Mendaña’s orders from his uncle, the Spanish Viceroy, were to convert any ‘infidels’ he encountered to Christianity, but the expedition was certainly not motivated entirely by religious zeal. According to Inca legend great riches lay on islands somewhere to the west. Were these islands perhaps outliers of the great southern continent that was believed to lie hidden somewhere in the unexplored South Seas? Mendaña, who was twenty-five, hoped to find the answer, to set up a new Spanish colony, to make his fortune and win glory. However, any optimism he may have felt as the coast of Peru dipped below the horizon would have been misplaced. Although Magellan had managed to cross the Pacific from east to west in 1520–1, he had been killed in fighting with local people after reaching the Philippines, and only four out of the forty-four men who sailed with him aboard his small flagship had returned safely to Spain.>2 This first, epic circumnavigation was counted as a brilliant success, but other expeditions ended in oblivion.
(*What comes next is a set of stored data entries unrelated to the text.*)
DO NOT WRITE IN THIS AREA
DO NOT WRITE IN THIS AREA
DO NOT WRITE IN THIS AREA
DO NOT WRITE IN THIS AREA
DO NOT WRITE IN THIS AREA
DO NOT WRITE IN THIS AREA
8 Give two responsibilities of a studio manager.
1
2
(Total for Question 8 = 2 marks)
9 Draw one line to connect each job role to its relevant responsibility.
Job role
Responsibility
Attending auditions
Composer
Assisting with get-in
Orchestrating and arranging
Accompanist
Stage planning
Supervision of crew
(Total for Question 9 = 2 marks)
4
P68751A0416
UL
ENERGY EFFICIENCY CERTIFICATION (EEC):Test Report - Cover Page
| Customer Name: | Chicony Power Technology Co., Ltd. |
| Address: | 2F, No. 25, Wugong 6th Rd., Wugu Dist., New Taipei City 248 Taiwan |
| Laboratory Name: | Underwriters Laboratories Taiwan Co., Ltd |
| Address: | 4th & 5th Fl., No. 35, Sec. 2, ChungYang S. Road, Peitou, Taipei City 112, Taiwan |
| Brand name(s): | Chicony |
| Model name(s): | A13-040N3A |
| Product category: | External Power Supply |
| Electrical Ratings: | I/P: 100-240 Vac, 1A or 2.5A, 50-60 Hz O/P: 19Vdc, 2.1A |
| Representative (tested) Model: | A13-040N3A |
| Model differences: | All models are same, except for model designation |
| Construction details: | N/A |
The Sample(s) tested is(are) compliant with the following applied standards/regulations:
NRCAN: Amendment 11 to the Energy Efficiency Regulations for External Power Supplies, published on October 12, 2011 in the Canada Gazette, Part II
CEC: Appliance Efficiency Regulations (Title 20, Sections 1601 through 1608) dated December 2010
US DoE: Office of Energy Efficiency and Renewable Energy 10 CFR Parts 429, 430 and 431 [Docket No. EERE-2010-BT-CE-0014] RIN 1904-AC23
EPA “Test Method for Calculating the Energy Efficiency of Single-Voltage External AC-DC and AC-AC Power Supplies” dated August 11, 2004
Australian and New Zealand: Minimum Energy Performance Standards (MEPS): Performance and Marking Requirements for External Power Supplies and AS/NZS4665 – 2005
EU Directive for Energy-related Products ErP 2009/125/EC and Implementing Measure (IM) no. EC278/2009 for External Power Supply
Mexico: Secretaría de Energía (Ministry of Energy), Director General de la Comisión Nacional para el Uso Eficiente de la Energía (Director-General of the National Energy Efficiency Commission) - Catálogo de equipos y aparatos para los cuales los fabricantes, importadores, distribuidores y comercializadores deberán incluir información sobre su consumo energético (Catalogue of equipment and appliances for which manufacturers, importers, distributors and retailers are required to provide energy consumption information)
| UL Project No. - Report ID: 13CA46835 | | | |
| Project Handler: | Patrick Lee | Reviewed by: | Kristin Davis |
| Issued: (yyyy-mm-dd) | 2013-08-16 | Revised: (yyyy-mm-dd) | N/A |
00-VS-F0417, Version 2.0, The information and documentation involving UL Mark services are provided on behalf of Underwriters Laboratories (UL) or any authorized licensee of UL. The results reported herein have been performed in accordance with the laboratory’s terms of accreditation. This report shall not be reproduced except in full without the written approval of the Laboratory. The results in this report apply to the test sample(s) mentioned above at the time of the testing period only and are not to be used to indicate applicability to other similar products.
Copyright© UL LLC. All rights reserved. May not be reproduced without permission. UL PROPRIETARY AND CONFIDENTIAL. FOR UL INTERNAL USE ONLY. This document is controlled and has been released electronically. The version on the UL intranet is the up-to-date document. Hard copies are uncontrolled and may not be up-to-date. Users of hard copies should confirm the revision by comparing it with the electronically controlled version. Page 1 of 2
The challenges Mendaña faced were many. Not only was it impossible to carry sufficient fresh food and water for a voyage that might well last several months, but sailing ships were also vulnerable to the stress of weather, and the discipline of their rough and uneducated crews could never be relied on. First encounters with native peoples were fraught with danger, even if both sides were keen to avoid conflict, not least because cultural and linguistic differences made communication so difficult. If the Europeans brought with them infectious diseases that were to devastate native populations, tropical diseases also posed a serious threat to the visitors. To venture into the unexplored wastes of the Pacific was therefore to risk shipwreck, mutiny, warfare, disease, thirst, hunger and, most insidious of all, malnutrition.

After a passage of eighty days Mendaña’s two ships at last reached the ‘Western Islands’ in February 1568. Thinking at first that they had indeed found the legendary southern continent, Mendaña and his men explored the high, jungle-clad island on which they first landed and soon realized their mistake. They named it Santa Isabel, because they had sailed from Peru on that saint’s feast day, and went on to visit the neighbouring islands, which they called Guadalcanal, Malaita and San Cristóbal. Though a chief had greeted the Spanish visitors warmly on their first arrival, the natives could not satisfy their pressing demands for food; Mendaña had difficulty controlling his men – and blood, mostly native, soon flowed.